Rewrite the lines below as a numbered list, skipping any blank lines and leaving out the pictures.

START

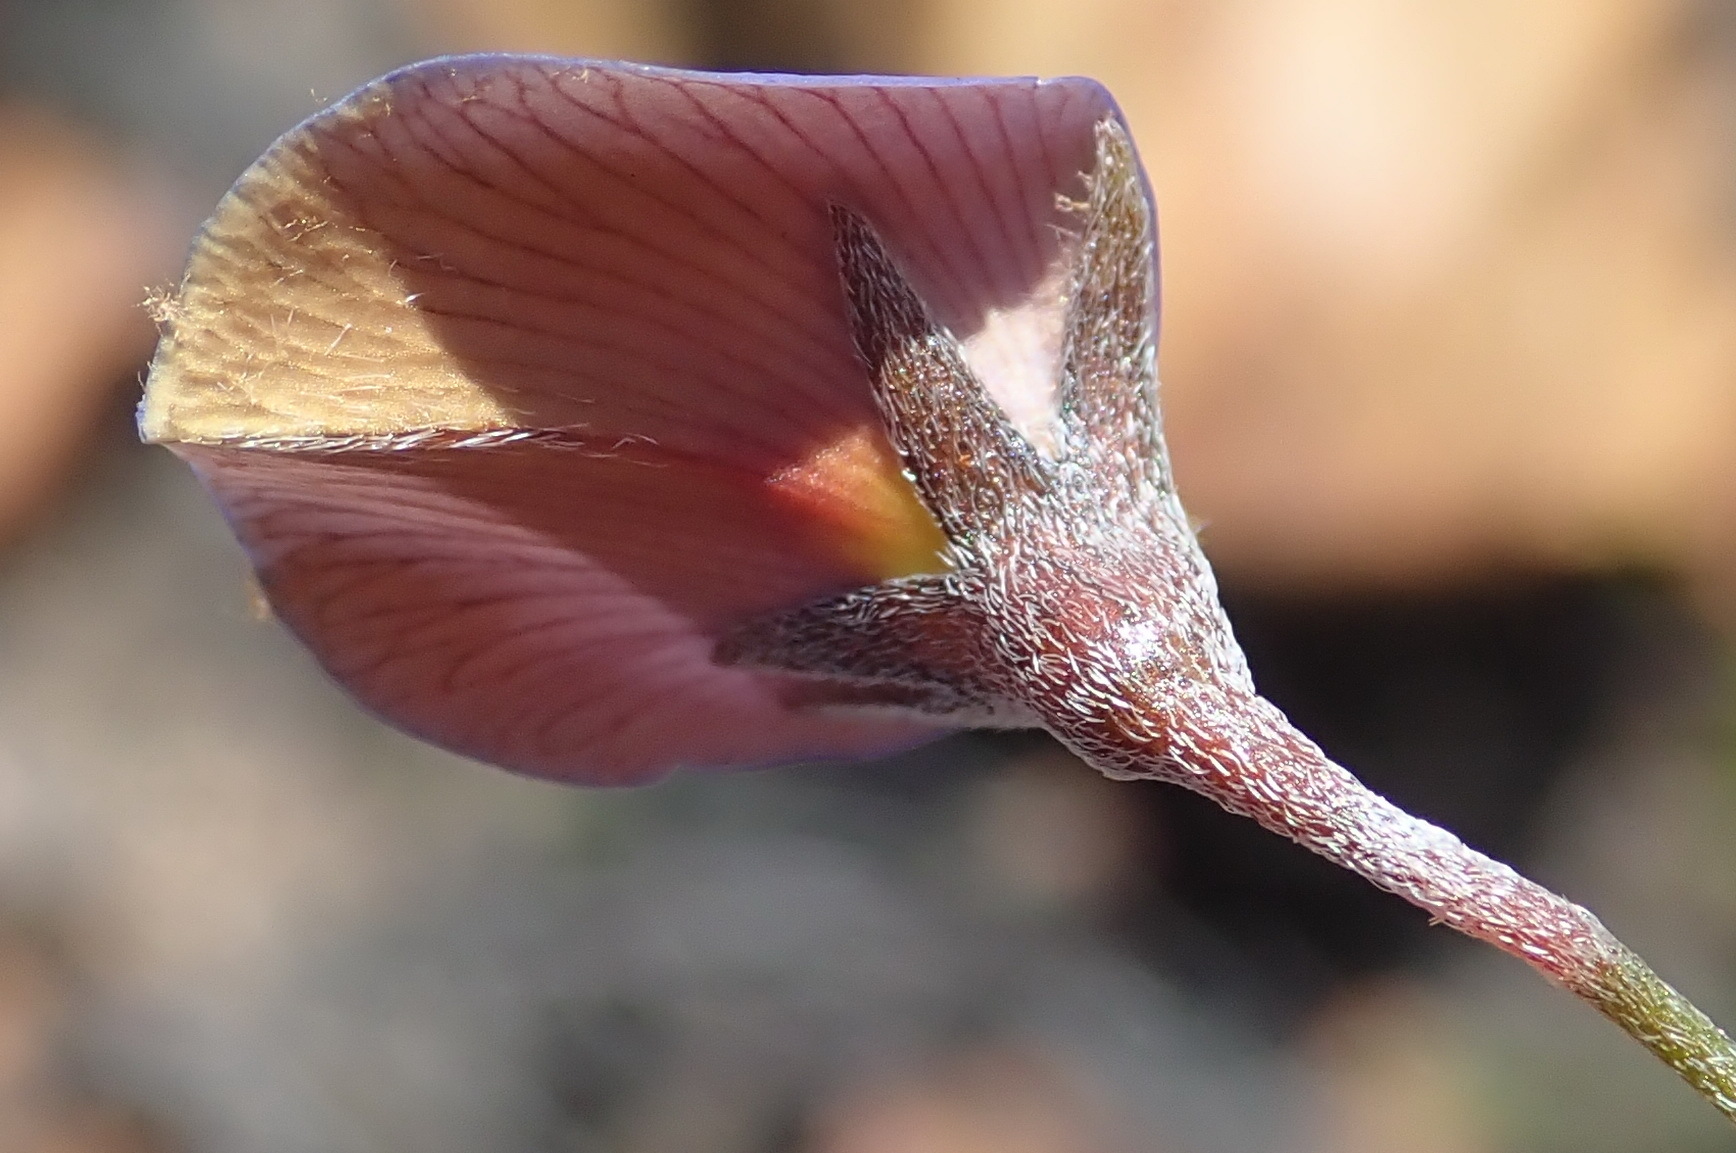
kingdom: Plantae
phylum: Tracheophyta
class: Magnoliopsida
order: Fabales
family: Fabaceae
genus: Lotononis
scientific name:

END

EXPECTED OUTPUT >>
1. kingdom: Plantae
2. phylum: Tracheophyta
3. class: Magnoliopsida
4. order: Fabales
5. family: Fabaceae
6. genus: Lotononis
7. scientific name:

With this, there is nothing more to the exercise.